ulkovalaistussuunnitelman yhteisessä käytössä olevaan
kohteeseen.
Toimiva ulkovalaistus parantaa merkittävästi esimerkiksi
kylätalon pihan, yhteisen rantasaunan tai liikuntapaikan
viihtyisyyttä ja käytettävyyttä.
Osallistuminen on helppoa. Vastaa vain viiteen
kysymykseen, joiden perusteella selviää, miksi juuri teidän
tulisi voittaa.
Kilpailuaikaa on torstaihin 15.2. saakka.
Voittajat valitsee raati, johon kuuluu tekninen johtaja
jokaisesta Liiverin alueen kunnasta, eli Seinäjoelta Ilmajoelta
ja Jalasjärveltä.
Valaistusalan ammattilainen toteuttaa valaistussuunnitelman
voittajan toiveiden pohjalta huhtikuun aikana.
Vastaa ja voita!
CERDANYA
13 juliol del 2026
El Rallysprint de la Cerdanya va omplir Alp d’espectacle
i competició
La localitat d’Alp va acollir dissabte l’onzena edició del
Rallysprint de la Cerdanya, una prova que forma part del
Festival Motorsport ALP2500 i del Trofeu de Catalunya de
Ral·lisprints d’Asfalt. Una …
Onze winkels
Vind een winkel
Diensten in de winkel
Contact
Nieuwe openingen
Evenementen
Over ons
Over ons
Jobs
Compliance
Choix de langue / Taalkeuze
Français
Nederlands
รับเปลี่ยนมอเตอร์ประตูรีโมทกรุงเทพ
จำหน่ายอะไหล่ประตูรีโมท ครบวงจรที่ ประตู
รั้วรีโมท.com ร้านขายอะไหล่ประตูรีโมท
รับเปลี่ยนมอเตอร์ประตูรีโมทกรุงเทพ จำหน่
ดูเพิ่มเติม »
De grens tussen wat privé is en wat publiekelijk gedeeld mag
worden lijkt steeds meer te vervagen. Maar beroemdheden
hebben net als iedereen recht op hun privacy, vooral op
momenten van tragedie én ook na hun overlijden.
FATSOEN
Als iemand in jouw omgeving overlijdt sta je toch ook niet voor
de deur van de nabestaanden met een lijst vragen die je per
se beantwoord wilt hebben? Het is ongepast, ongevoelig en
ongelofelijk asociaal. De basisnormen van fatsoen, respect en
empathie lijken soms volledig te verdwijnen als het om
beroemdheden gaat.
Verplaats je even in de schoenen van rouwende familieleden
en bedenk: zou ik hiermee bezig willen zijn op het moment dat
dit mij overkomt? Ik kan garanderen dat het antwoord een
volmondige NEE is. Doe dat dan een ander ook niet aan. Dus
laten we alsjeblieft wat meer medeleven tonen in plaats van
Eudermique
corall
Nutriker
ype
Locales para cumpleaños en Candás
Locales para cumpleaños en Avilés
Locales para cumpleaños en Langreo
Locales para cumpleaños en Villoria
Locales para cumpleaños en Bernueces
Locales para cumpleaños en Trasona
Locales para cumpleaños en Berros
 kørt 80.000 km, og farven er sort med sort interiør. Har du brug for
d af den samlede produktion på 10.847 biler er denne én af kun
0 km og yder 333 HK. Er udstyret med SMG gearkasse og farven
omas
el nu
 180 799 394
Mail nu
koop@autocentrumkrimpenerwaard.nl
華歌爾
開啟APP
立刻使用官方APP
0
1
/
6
※ ※ ※
## Exercise requirements
Retype every line of the items above, character for character, in the same order.

## Output for this exercise
ulkovalaistussuunnitelman yhteisessä käytössä olevaan
kohteeseen.
Toimiva ulkovalaistus parantaa merkittävästi esimerkiksi
kylätalon pihan, yhteisen rantasaunan tai liikuntapaikan
viihtyisyyttä ja käytettävyyttä.
Osallistuminen on helppoa. Vastaa vain viiteen
kysymykseen, joiden perusteella selviää, miksi juuri teidän
tulisi voittaa.
Kilpailuaikaa on torstaihin 15.2. saakka.
Voittajat valitsee raati, johon kuuluu tekninen johtaja
jokaisesta Liiverin alueen kunnasta, eli Seinäjoelta Ilmajoelta
ja Jalasjärveltä.
Valaistusalan ammattilainen toteuttaa valaistussuunnitelman
voittajan toiveiden pohjalta huhtikuun aikana.
Vastaa ja voita!
CERDANYA
13 juliol del 2026
El Rallysprint de la Cerdanya va omplir Alp d’espectacle
i competició
La localitat d’Alp va acollir dissabte l’onzena edició del
Rallysprint de la Cerdanya, una prova que forma part del
Festival Motorsport ALP2500 i del Trofeu de Catalunya de
Ral·lisprints d’Asfalt. Una …
Onze winkels
Vind een winkel
Diensten in de winkel
Contact
Nieuwe openingen
Evenementen
Over ons
Over ons
Jobs
Compliance
Choix de langue / Taalkeuze
Français
Nederlands
รับเปลี่ยนมอเตอร์ประตูรีโมทกรุงเทพ
จำหน่ายอะไหล่ประตูรีโมท ครบวงจรที่ ประตู
รั้วรีโมท.com ร้านขายอะไหล่ประตูรีโมท
รับเปลี่ยนมอเตอร์ประตูรีโมทกรุงเทพ จำหน่
ดูเพิ่มเติม »
De grens tussen wat privé is en wat publiekelijk gedeeld mag
worden lijkt steeds meer te vervagen. Maar beroemdheden
hebben net als iedereen recht op hun privacy, vooral op
momenten van tragedie én ook na hun overlijden.
FATSOEN
Als iemand in jouw omgeving overlijdt sta je toch ook niet voor
de deur van de nabestaanden met een lijst vragen die je per
se beantwoord wilt hebben? Het is ongepast, ongevoelig en
ongelofelijk asociaal. De basisnormen van fatsoen, respect en
empathie lijken soms volledig te verdwijnen als het om
beroemdheden gaat.
Verplaats je even in de schoenen van rouwende familieleden
en bedenk: zou ik hiermee bezig willen zijn op het moment dat
dit mij overkomt? Ik kan garanderen dat het antwoord een
volmondige NEE is. Doe dat dan een ander ook niet aan. Dus
laten we alsjeblieft wat meer medeleven tonen in plaats van
Eudermique
corall
Nutriker
ype
Locales para cumpleaños en Candás
Locales para cumpleaños en Avilés
Locales para cumpleaños en Langreo
Locales para cumpleaños en Villoria
Locales para cumpleaños en Bernueces
Locales para cumpleaños en Trasona
Locales para cumpleaños en Berros
 kørt 80.000 km, og farven er sort med sort interiør. Har du brug for
d af den samlede produktion på 10.847 biler er denne én af kun
0 km og yder 333 HK. Er udstyret med SMG gearkasse og farven
omas
el nu
 180 799 394
Mail nu
koop@autocentrumkrimpenerwaard.nl
華歌爾
開啟APP
立刻使用官方APP
0
1
/
6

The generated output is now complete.